The Regional District of Central Kootenay has received more funds for recreational trail building at Morning Mountain.
The Trans Canada Trail granted the funds last month and the Nelson Cycling Club will continue to be the steward for the project as they build the trails. The Nelson Cycling Club’s Joel McBurney said a few things need to fall into place before it becomes a reality, but he considers it promising.
The trail is being developed by the club and Recreation Sites and Trails BC in coordination with the RDCK which manages the recreation facility at the base of Morning Mountain.
McBurney said the Trans Canada Trail has adopted the trails known as Bottoms Up and Upper Bottoms as part of its route and approximately $12,000 of the total will be allocated to cover work done this season to complete Upper Bottoms.
The majority of the funds will go towards building 4.5 km of a new machine-built trail that will be rideable both ways, extending southeasterly from the top of Upper Bottoms at the nine km mark on Giveout Creek forest service road, exiting at the six kilometre marker.
According to McBurney, preliminary layout for the trail is underway, with the goal of beginning construction this fall and completion next summer.
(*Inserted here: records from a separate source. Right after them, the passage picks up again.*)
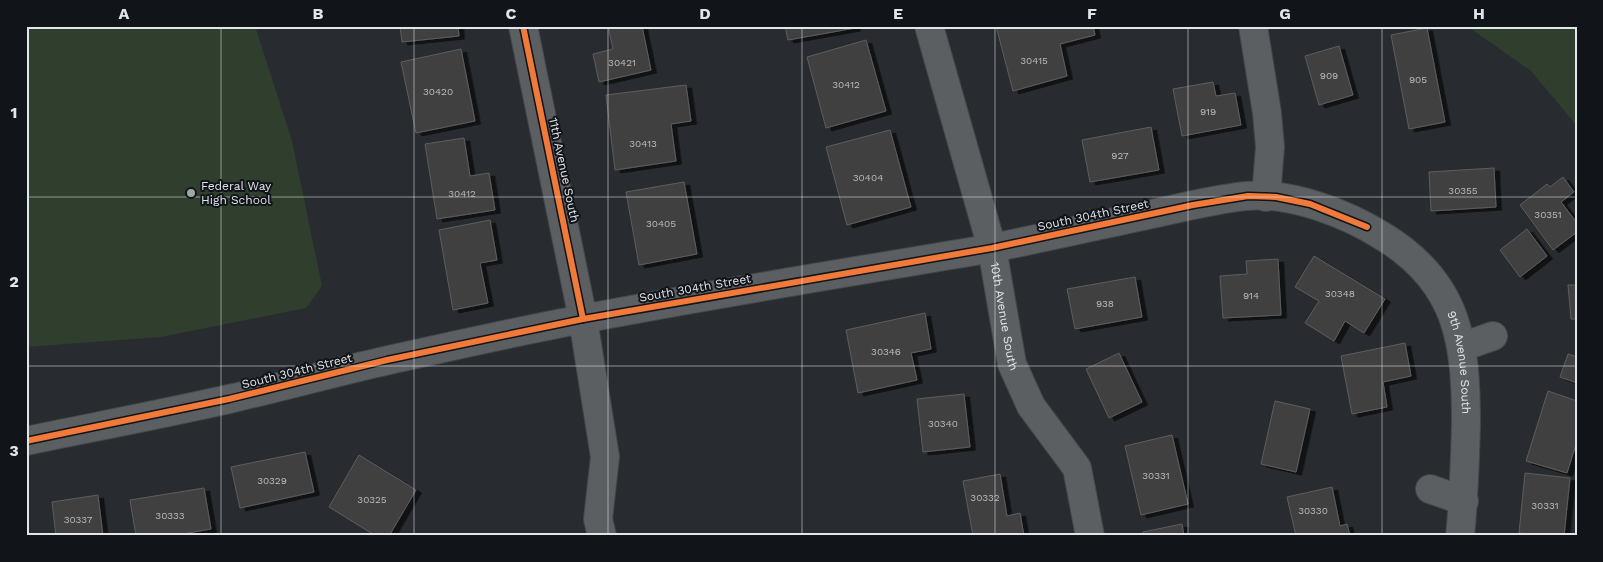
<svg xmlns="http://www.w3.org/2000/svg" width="1603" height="562" viewBox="0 0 1603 562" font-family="'Work Sans',sans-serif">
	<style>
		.green { fill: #2f3e2d }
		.building { fill: #404141; stroke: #5d5d5d; filter: url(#shadow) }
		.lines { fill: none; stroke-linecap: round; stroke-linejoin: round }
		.minor-casing { stroke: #43474a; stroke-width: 30 }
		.minor { stroke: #5c5f61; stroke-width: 28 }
		.cycleway-casing { stroke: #111418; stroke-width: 9 }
		.cycleway { stroke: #f17a3a; stroke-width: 6 }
		.grid { fill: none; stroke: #e1e6eb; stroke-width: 1; stroke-opacity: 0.55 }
		.poi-dot { fill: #a0a5aa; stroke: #111418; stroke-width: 2 }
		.labels { text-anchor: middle; stroke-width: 4; stroke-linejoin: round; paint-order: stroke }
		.number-label { font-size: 10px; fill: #b9bdc0 }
		.street-label { font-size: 12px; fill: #e1e6eb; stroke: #111418 }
		.poi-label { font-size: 12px; fill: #e1e6eb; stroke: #111418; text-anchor: start }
		.neatline { fill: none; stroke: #e1e6eb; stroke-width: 2 }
		.grid-label { font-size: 16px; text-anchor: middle; font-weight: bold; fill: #e1e6eb }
	</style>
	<defs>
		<filter id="shadow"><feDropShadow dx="5.5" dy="3" stdDeviation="0" flood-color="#0009"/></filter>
	</defs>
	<rect width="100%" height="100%" fill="#282c30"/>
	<g class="green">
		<polygon points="26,26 255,26 292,141 322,286 306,308 161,337 26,347"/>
		<polygon points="1467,26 1577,26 1577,126 1531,71"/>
	</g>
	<g class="building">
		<polygon points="400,26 458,26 459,36 402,42"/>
		<polygon points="608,26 642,26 651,70 599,82 593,54 613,49"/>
		<polygon points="785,26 855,26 855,28 788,40"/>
		<polygon points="996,26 1093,26 1095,35 1060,44 1067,76 1013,91"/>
		<polygon points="1427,28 1445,122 1409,129 1391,35"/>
		<polygon points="866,40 886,111 826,128 807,57"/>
		<polygon points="1339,46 1353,95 1319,105 1305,56"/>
		<polygon points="461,49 475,121 416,133 401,62"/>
		<polygon points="1213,82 1216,96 1235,93 1241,125 1182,136 1173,89"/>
		<polygon points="686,85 691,121 671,124 676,161 615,170 606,95"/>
		<polygon points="1151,127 1159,170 1090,182 1082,140"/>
		<polygon points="890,130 911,207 847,225 826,147"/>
		<polygon points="464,138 470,176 489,173 495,210 437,219 425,144"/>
		<polygon points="1494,168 1496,207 1431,211 1429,172"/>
		<polygon points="1563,177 1574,192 1561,202 1577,223 1577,232 1553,250 1520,205 1547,184 1550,187"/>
		<polygon points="684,182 697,254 639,265 626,192"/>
		<polygon points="490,220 497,260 480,263 488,303 453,310 439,230"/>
		<polygon points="1527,229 1547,256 1520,277 1500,250"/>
		<polygon points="1314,256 1385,299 1364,333 1345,321 1334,341 1305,323 1319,301 1295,287"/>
		<polygon points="1278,259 1281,315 1223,318 1220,276 1247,274 1246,261"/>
		<polygon points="1135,277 1142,317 1075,329 1067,289"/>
		<polygon points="1568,285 1577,285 1577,319 1571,319"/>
		<polygon points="925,313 931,349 911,353 917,380 858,393 846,330"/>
		<polygon points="1405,343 1411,376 1383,382 1387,407 1352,414 1341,356"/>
		<polygon points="1119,353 1142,402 1109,418 1086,369"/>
		<polygon points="1568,354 1577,357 1577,383 1560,377"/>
		<polygon points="1548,391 1577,401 1577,441 1567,473 1526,461"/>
		<polygon points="964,394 970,447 923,452 917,399"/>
		<polygon points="1275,401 1310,409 1296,472 1261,464"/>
		<polygon points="1172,435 1188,504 1141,515 1125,446"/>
		<polygon points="305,452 314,492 240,508 231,467"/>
		<polygon points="359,455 416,490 389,536 376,536 329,507"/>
		<polygon points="1525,473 1570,478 1564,536 1519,533"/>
		<polygon points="1000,474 1007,516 1020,513 1024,536 973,536 963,481"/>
		<polygon points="1332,487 1340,526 1347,524 1350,536 1296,536 1287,497"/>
		<polygon points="204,488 211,529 170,536 136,536 130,500"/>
		<polygon points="98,495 103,536 56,536 52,502"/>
		<polygon points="1182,524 1184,536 1143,536 1143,532"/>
	</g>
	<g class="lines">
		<g class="minor-casing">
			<g id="minor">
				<polyline points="523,26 583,319 605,457 598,519 602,536"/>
				<path id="s1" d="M 929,26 L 992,248 L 1012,364 L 1031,406 L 1077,468 L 1090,536"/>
				<polyline points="1253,26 1267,113 1270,147 1266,197"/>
				<polyline points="1462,347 1493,336"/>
				<path id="s2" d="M 26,441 C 94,427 162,414 229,399 C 282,387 335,372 389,360 C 453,346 518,331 583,319 C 713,294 844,273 975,251 C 1037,240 1099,225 1161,212 C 1188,206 1217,199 1246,196 C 1291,192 1346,213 1384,237 C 1459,283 1466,343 1466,424 C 1465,461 1464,498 1460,536"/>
				<polyline points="1430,489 1464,501"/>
			</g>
		</g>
		<use href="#minor" class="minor"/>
		<g class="cycleway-casing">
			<g id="cycleway">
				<polyline points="523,26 583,319"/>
				<polyline points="26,441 229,399 387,360 583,319 992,248 1193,205 1248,196 1276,197 1310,204 1367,227"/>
			</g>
		</g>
		<use href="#cycleway" class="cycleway"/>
	</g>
	<path class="grid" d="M 221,26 L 221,536M 414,26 L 414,536M 608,26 L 608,536M 802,26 L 802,536M 995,26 L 995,536M 1188,26 L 1188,536M 1382,26 L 1382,536M 26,197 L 1577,197M 26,366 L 1577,366"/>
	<circle class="poi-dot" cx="191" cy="193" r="5"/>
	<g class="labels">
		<g class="number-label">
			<text x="1034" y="64">30415</text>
			<text x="622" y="66">30421</text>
			<text x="1329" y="79">909</text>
			<text x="1418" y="83">905</text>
			<text x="846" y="88">30412</text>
			<text x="438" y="95">30420</text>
			<text x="1208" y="115">919</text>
			<text x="643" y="147">30413</text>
			<text x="1120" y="159">927</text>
			<text x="868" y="181">30404</text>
			<text x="1463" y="194">30355</text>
			<text x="462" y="197">30412</text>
			<text x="1548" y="218">30351</text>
			<text x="661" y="227">30405</text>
			<text x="1340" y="297">30348</text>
			<text x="1251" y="299">914</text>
			<text x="1105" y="307">938</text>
			<text x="886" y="355">30346</text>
			<text x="943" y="427">30340</text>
			<text x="1156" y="479">30331</text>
			<text x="272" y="484">30329</text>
			<text x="985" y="501">30332</text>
			<text x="372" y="503">30325</text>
			<text x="1545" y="509">30331</text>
			<text x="1313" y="514">30330</text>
			<text x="170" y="519">30333</text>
			<text x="78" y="523">30337</text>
		</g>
		<g class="street-label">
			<text transform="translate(564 170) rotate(78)" y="4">11th Avenue South</text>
			<text transform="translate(1093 215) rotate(-12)" y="4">South 304th Street</text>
			<text transform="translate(695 288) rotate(-10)" y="4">South 304th Street</text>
			<text dy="4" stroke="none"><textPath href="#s1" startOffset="300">10th Avenue South</textPath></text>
			<text dy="4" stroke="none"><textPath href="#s2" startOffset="1545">9th Avenue South</textPath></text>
			<text transform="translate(297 371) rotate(-14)" y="4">South 304th Street</text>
		</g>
		<g class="poi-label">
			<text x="201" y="190">Federal Way<tspan x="201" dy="14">High School</tspan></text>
		</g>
	</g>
	<rect width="1603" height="562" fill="none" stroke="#111418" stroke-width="55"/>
	<rect x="28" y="28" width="1548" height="506" class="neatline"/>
	<g class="grid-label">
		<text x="124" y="19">A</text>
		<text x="318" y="19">B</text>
		<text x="511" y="19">C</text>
		<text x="705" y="19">D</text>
		<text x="898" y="19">E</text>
		<text x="1092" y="19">F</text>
		<text x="1285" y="19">G</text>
		<text x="1479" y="19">H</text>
		<text x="14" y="118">1</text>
		<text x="14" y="287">2</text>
		<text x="14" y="456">3</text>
	</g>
</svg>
“We anticipate using a small machine, so a footprint of 36 to 48 inches (90 to 120 cm) wide, with a hand crew shaping and detailing it to a smooth finished product, doable for all skill levels.”
The Trans Canada Trail routing then follows the Giveout Creek forest service road to reach Cottonwood Lake Regional Park and the Nelson-Salmo Great Northern Trail.
To date, construction has cost approximately $10,000 per kilometre. The largest expense is wages and excavator rental at $3,600 per month.
Regional district planner Mark Crowe said the eventual goal is to connect the regional recreational areas and parks of Morning Mountain, Cottonwood Park and the Nelson-Salmo Great Northern Trail. This will reduce the length of the Trans Canada Trail which is currently routed on Giveout Creek Rd. and would mean the Salmo trail is part of the main trail rather than a spur.